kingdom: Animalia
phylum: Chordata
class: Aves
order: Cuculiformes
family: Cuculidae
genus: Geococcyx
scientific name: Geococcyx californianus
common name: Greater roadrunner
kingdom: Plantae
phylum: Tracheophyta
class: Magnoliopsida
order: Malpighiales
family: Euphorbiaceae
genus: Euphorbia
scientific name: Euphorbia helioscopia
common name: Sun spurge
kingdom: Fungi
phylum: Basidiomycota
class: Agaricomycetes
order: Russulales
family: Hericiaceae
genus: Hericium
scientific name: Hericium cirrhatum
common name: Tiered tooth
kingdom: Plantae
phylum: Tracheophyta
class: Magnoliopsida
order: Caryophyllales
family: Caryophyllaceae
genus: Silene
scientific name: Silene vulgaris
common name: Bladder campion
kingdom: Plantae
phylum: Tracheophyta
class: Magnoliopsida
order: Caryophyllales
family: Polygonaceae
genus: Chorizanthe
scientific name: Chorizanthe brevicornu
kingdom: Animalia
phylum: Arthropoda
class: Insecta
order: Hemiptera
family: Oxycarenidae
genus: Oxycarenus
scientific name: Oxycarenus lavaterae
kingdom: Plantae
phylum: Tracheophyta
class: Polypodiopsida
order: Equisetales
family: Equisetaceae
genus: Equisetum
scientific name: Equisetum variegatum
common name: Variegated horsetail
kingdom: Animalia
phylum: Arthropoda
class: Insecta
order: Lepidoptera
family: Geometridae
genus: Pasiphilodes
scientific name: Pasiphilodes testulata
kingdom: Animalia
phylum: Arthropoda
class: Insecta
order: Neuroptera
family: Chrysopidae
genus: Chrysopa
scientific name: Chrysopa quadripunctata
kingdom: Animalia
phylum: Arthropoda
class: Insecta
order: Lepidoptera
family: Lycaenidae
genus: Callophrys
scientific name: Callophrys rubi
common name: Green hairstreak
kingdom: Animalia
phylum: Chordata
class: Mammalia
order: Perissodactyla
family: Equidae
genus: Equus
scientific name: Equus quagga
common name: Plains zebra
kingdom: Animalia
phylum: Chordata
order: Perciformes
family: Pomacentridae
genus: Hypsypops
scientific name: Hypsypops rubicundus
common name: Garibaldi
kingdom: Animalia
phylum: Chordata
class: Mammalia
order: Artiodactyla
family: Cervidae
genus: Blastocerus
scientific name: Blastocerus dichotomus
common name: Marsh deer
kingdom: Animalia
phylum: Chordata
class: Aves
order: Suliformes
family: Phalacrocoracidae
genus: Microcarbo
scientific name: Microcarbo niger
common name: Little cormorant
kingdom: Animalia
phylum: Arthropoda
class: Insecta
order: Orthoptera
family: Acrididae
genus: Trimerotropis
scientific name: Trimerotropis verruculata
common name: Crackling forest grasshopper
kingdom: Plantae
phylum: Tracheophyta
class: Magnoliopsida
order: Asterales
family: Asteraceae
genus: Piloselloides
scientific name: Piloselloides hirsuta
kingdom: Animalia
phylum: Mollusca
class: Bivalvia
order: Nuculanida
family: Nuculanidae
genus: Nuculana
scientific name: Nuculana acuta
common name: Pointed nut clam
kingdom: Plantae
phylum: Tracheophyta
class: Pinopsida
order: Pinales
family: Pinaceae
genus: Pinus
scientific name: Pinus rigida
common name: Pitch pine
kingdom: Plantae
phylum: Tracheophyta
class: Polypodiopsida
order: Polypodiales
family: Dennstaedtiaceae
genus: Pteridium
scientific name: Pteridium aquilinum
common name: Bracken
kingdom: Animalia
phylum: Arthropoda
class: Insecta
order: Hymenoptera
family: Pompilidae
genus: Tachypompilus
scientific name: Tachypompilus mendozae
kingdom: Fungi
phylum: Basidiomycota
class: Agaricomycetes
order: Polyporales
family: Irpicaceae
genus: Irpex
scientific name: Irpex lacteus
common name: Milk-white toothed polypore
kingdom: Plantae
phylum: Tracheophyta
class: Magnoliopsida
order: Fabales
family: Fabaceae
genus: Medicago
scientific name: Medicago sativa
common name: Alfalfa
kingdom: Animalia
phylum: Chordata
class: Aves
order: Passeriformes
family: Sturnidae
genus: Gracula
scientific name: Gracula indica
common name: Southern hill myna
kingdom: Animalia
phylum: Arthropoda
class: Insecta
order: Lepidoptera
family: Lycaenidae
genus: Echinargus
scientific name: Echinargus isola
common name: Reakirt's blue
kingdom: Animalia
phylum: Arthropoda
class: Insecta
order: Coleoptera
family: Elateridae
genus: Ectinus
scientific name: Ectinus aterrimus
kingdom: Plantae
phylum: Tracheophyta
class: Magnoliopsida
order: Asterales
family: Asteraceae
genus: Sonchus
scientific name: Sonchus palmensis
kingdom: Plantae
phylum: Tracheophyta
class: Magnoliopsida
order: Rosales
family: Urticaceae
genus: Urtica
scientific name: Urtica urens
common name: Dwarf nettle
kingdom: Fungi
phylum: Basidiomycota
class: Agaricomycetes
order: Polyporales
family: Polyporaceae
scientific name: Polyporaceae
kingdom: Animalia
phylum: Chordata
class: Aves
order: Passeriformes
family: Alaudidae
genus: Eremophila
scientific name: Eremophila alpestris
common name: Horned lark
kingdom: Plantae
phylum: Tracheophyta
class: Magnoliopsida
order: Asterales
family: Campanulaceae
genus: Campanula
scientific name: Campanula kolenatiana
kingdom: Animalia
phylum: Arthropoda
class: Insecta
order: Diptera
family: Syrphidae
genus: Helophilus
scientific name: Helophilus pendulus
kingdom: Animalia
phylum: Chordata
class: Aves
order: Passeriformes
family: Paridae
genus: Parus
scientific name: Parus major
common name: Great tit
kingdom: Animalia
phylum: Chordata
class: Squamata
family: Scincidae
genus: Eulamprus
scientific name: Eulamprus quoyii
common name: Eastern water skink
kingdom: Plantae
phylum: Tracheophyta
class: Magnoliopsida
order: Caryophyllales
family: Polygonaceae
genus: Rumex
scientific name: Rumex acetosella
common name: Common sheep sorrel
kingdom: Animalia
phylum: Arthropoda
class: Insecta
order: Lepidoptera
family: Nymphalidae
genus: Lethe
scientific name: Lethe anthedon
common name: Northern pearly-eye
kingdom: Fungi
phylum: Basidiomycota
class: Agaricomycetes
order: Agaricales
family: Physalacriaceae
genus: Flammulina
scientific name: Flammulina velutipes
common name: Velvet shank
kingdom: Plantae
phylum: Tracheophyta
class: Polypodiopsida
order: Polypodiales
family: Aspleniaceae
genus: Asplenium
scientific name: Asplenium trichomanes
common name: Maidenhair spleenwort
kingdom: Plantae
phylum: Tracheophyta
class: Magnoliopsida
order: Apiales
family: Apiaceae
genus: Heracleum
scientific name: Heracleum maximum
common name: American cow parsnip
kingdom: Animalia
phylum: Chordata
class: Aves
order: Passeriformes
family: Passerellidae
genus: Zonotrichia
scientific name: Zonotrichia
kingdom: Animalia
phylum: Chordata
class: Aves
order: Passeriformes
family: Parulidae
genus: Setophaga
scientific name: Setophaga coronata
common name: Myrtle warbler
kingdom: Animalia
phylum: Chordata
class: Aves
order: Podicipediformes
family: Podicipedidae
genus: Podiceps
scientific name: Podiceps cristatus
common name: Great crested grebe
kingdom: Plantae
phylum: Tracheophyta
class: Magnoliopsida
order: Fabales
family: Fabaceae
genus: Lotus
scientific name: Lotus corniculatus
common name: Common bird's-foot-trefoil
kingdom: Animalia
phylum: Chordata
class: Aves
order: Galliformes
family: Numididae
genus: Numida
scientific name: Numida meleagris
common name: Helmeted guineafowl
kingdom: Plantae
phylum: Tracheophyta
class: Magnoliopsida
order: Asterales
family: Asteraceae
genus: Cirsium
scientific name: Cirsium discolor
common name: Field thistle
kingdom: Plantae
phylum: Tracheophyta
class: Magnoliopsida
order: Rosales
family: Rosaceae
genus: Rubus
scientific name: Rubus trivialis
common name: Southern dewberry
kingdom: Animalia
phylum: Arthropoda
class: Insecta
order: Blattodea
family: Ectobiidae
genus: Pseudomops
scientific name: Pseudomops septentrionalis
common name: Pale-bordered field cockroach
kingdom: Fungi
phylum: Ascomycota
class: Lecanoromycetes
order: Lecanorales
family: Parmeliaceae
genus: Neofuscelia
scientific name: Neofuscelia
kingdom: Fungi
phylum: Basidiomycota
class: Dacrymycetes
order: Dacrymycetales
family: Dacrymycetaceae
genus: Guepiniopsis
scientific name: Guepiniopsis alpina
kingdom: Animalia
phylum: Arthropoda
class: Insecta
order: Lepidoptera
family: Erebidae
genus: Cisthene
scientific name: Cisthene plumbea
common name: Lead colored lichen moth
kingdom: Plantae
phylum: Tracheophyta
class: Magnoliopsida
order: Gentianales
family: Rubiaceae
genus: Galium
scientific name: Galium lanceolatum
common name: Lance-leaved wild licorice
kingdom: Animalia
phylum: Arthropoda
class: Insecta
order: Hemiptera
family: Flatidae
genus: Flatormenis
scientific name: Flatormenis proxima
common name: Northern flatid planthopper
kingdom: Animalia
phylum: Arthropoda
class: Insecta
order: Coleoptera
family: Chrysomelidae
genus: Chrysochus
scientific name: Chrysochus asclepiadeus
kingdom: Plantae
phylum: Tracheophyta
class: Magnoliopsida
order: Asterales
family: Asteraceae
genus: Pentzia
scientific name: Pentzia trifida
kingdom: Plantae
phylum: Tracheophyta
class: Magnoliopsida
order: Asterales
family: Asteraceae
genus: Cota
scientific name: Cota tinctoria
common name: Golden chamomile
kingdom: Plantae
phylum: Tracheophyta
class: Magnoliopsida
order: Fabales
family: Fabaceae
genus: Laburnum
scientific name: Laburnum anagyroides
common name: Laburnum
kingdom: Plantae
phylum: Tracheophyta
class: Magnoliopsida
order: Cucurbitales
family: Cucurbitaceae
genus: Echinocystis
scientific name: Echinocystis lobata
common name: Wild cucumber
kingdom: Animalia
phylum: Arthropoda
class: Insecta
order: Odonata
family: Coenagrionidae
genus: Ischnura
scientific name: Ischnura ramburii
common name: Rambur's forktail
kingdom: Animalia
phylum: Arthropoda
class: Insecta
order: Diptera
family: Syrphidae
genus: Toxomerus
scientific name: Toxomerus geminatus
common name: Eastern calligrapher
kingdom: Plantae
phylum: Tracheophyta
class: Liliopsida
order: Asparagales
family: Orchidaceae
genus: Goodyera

> AIM: Reproduce the lines verbatim, from the first line through the line containing "order: Equisetales", with that line included.

> ANSWER TO THE EXERCISE:
kingdom: Animalia
phylum: Chordata
class: Aves
order: Cuculiformes
family: Cuculidae
genus: Geococcyx
scientific name: Geococcyx californianus
common name: Greater roadrunner
kingdom: Plantae
phylum: Tracheophyta
class: Magnoliopsida
order: Malpighiales
family: Euphorbiaceae
genus: Euphorbia
scientific name: Euphorbia helioscopia
common name: Sun spurge
kingdom: Fungi
phylum: Basidiomycota
class: Agaricomycetes
order: Russulales
family: Hericiaceae
genus: Hericium
scientific name: Hericium cirrhatum
common name: Tiered tooth
kingdom: Plantae
phylum: Tracheophyta
class: Magnoliopsida
order: Caryophyllales
family: Caryophyllaceae
genus: Silene
scientific name: Silene vulgaris
common name: Bladder campion
kingdom: Plantae
phylum: Tracheophyta
class: Magnoliopsida
order: Caryophyllales
family: Polygonaceae
genus: Chorizanthe
scientific name: Chorizanthe brevicornu
kingdom: Animalia
phylum: Arthropoda
class: Insecta
order: Hemiptera
family: Oxycarenidae
genus: Oxycarenus
scientific name: Oxycarenus lavaterae
kingdom: Plantae
phylum: Tracheophyta
class: Polypodiopsida
order: Equisetales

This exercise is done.